Second, the flat bars that make up the inside support are often shaped according to a person’s back. To keep the load where it belongs, making it the most comfortable, as well as healthier or safer for various body parts, the supports should be made to transfer the load to the hips.
Third, the pack sits flush against your back making the body and sack one. With the proper adjustment of shoulder and waist straps, this should result in little movement of the pack, which is advantageous and safer when trying to get up tight hills, and when crevices can cause tripping. Rock climbers are particularly happy with this style.
Fourth, these models tend to be better than the old one size fits all. Again because the straps can be tightened and loosened, more precise sizing is possible. This is an obvious advantage for both short and tall persons. If your pack fits you better, then it is more comfortable and you can enjoy your hike instead of complaining about the load.

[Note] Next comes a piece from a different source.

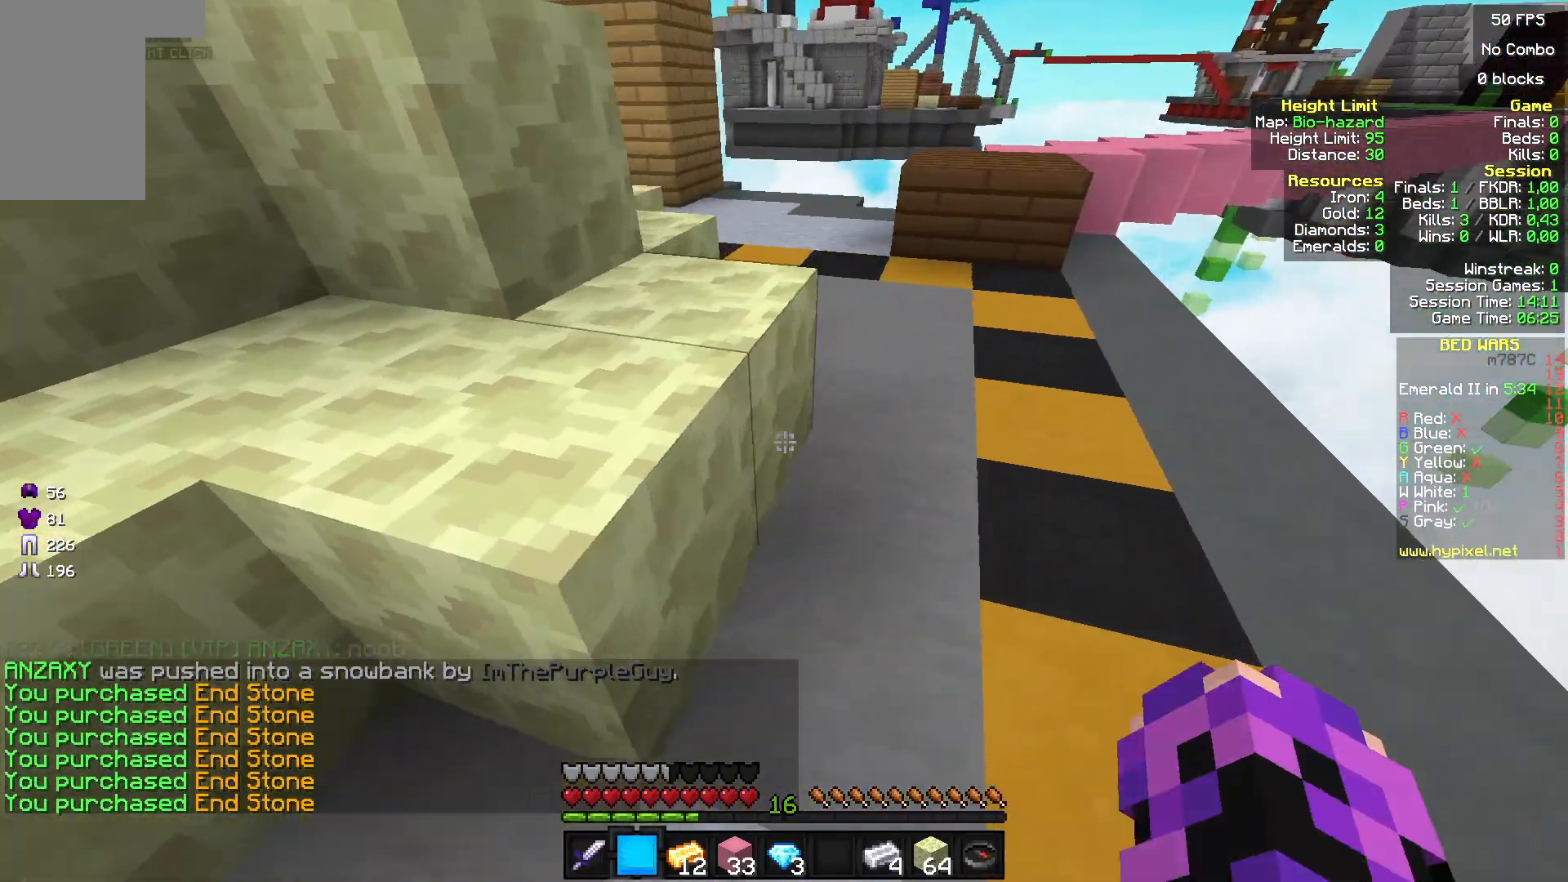
{"keys": ["s"], "mouse": [], "events": [[67, "mouse_right", "down"], [200, "mouse_right", "up"], [367, "w", "up"], [433, "s", "down"], [467, "d", "up"]]}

Fifth, the stays or flat bars that make up the support can be bent by hand giving the wearer control over the tightness and feeling of support. And if you are walking and the fit doesn’t seem quite right, you can mold the back stays on the fly to make things more comfortable and natural for you.
Sixth, although this has nothing to do with safety or stability, this type of knapsack folds up smaller and is less cumbersome for storing than its counterpart.
We had a lengthy discussion with our walking group and it seems that although everyone has their own preference, most of the participants have gone to the internal frame hiking backpack. Our buddy Jack said that his was more expensive to buy, but he really felt the difference when he used it a couple times.
He mentioned that his back wasn’t as sore that night. He also liked the fact of not being able to connect a bunch of stuff to the outside. In the past, he just took way too much junk he didn’t need and since this newer type frame discourages that sort of behavior, he was a lot happier.